ENTRIES SUPPLIED below:
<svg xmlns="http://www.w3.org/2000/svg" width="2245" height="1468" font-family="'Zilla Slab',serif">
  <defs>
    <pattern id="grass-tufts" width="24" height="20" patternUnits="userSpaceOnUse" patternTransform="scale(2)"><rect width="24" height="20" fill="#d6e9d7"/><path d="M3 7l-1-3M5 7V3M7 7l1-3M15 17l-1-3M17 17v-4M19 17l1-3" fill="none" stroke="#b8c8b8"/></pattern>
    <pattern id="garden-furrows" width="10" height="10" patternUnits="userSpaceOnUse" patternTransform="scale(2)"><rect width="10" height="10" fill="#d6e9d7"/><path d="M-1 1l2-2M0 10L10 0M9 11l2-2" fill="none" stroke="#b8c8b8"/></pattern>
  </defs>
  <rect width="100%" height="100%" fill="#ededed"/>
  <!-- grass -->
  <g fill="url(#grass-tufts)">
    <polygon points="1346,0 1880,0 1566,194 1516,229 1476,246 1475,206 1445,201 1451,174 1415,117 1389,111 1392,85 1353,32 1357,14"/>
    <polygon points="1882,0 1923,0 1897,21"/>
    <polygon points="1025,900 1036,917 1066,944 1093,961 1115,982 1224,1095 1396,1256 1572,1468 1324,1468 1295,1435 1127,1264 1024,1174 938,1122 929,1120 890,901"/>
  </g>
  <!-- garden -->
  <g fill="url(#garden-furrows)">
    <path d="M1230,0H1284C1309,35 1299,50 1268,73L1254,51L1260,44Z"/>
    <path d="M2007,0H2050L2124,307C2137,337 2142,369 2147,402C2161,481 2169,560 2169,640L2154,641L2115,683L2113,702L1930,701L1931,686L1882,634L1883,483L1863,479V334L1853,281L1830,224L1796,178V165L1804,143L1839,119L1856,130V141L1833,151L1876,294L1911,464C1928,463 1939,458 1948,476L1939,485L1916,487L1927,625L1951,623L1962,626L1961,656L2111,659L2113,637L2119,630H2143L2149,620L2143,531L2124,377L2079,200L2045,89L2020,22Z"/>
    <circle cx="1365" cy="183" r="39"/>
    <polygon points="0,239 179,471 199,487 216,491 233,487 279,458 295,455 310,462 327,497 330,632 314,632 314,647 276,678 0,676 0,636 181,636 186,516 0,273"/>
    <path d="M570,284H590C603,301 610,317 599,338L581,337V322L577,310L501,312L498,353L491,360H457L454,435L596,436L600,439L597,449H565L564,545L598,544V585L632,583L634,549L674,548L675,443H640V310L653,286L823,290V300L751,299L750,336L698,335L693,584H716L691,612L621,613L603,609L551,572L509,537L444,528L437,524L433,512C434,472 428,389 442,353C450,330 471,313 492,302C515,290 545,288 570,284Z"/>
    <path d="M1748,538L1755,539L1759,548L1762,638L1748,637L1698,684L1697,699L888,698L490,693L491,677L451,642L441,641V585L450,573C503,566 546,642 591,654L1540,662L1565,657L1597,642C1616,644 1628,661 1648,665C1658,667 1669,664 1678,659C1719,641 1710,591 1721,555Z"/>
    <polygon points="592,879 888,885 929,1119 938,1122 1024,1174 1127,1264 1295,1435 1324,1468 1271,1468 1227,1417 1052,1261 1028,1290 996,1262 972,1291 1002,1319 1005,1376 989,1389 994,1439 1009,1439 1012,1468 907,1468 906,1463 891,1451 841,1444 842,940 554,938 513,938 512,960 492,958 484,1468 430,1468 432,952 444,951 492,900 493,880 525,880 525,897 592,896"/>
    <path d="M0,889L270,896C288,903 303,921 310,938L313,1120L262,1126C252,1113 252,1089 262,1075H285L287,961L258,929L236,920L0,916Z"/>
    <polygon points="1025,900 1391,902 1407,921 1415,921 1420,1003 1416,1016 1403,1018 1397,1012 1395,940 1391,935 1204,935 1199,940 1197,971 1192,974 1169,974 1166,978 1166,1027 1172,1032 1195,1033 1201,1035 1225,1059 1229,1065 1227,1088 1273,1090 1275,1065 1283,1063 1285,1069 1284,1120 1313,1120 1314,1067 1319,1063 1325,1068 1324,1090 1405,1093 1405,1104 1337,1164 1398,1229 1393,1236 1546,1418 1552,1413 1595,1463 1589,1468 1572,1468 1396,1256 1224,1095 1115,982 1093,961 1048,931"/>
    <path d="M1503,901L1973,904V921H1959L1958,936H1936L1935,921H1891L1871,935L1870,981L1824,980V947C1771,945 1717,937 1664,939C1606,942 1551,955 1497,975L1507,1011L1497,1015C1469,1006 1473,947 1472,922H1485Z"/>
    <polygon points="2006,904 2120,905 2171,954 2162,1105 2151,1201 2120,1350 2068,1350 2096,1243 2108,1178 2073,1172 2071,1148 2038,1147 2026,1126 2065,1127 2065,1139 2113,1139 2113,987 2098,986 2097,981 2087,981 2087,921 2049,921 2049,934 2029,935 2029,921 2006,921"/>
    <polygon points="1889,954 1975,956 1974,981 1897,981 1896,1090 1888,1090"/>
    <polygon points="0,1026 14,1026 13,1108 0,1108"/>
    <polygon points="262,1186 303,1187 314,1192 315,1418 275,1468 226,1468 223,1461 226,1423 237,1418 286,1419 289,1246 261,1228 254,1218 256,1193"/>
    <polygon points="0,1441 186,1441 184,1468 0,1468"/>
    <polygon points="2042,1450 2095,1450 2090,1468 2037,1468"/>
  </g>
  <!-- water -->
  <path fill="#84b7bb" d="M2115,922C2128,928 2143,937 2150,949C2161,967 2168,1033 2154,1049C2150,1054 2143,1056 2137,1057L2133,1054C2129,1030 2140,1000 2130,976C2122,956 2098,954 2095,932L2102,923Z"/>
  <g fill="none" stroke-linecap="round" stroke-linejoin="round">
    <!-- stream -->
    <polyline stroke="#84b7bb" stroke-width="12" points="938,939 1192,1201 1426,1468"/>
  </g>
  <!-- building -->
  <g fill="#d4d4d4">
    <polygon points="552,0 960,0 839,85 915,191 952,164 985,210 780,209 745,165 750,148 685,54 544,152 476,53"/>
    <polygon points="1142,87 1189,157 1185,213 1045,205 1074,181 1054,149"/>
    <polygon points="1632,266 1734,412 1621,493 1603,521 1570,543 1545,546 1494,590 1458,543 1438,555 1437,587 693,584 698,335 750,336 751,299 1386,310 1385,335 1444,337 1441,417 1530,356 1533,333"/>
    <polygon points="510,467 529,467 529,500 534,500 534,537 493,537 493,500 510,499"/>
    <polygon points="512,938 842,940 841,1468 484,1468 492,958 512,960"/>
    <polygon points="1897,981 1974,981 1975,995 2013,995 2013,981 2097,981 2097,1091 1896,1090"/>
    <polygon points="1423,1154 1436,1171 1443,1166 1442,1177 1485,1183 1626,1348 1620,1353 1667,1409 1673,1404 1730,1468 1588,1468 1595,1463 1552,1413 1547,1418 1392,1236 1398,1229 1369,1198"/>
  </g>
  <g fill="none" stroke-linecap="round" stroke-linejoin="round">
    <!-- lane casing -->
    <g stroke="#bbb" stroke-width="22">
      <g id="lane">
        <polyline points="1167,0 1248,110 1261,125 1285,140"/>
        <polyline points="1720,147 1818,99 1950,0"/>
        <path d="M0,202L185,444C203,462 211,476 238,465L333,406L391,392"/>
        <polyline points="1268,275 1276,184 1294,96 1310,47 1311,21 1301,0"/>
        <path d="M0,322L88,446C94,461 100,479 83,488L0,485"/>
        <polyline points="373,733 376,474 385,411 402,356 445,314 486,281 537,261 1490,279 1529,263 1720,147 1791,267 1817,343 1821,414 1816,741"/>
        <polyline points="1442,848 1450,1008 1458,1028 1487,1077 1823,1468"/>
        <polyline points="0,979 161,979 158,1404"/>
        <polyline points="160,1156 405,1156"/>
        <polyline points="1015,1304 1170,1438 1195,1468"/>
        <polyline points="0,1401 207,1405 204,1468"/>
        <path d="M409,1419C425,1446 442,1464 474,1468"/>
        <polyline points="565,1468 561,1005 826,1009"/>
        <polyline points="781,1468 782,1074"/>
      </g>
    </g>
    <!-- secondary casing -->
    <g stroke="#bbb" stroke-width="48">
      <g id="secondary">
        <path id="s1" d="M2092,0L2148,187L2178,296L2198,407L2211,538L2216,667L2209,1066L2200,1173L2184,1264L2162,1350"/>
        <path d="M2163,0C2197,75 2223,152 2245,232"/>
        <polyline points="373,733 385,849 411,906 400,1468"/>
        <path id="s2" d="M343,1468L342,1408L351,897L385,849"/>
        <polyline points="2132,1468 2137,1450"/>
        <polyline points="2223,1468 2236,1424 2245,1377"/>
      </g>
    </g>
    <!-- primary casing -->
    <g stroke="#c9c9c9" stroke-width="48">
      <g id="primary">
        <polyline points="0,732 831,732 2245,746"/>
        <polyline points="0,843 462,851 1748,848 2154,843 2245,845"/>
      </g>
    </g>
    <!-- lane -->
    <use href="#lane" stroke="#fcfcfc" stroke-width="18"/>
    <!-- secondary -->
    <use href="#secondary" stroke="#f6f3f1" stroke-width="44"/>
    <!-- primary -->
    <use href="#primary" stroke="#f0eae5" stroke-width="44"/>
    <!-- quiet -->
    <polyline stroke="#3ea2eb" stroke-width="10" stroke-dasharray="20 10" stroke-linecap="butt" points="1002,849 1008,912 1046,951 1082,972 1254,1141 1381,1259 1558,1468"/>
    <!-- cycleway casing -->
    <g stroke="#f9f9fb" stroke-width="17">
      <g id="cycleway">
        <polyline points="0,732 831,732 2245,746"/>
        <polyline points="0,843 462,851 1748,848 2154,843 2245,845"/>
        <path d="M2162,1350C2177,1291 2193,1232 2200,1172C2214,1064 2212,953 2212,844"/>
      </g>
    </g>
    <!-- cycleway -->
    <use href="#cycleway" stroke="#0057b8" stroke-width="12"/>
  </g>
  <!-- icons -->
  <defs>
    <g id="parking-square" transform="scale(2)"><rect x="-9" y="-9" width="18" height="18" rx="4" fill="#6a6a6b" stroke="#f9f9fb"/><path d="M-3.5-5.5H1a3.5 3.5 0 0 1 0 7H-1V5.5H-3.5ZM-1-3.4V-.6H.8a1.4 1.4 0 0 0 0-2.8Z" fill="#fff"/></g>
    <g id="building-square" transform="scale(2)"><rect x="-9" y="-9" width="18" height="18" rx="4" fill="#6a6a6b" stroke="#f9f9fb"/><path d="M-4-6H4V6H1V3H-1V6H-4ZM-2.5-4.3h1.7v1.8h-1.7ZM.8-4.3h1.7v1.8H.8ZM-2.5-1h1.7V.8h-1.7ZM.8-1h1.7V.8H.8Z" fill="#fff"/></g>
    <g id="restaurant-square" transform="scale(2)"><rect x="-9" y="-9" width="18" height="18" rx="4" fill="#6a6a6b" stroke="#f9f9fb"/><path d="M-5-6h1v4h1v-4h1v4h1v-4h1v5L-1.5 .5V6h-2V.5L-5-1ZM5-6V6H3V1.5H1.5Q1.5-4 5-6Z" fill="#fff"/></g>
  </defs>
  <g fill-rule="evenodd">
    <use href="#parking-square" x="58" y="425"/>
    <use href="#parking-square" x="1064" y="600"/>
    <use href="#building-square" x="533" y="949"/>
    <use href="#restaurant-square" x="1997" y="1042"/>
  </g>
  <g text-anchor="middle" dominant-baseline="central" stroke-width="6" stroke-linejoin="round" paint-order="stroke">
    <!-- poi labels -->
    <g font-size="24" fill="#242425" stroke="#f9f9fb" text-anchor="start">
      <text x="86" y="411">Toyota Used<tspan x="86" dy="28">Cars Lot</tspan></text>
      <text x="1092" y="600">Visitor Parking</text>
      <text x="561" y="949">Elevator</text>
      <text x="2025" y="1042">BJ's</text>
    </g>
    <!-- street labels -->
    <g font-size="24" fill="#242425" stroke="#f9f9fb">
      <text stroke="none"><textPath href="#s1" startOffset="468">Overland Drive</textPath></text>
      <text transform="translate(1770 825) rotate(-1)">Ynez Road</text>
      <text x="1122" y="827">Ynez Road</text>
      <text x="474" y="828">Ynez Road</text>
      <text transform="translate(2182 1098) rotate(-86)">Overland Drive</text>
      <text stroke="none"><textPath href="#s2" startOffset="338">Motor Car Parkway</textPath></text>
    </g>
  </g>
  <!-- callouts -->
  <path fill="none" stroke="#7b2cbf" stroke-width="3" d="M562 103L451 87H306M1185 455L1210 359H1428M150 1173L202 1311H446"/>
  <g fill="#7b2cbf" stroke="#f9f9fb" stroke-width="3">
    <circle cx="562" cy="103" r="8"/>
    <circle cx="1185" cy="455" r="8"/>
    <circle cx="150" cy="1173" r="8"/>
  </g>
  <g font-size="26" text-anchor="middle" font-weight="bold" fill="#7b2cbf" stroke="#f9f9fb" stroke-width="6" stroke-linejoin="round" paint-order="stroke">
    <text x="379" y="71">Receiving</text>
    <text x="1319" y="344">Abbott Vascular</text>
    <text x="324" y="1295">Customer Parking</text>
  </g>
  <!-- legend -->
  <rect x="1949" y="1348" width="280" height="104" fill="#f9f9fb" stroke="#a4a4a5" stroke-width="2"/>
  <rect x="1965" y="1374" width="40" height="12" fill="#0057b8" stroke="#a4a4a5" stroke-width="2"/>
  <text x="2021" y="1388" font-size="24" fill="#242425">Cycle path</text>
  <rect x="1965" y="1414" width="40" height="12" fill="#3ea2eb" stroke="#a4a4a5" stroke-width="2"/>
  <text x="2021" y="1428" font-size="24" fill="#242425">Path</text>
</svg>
End of ENTRIES SUPPLIED.
__THE PROBLEM__:
Once the lines above that include "round" are counted, report the number and nothing else.

__RESPONSE__:
4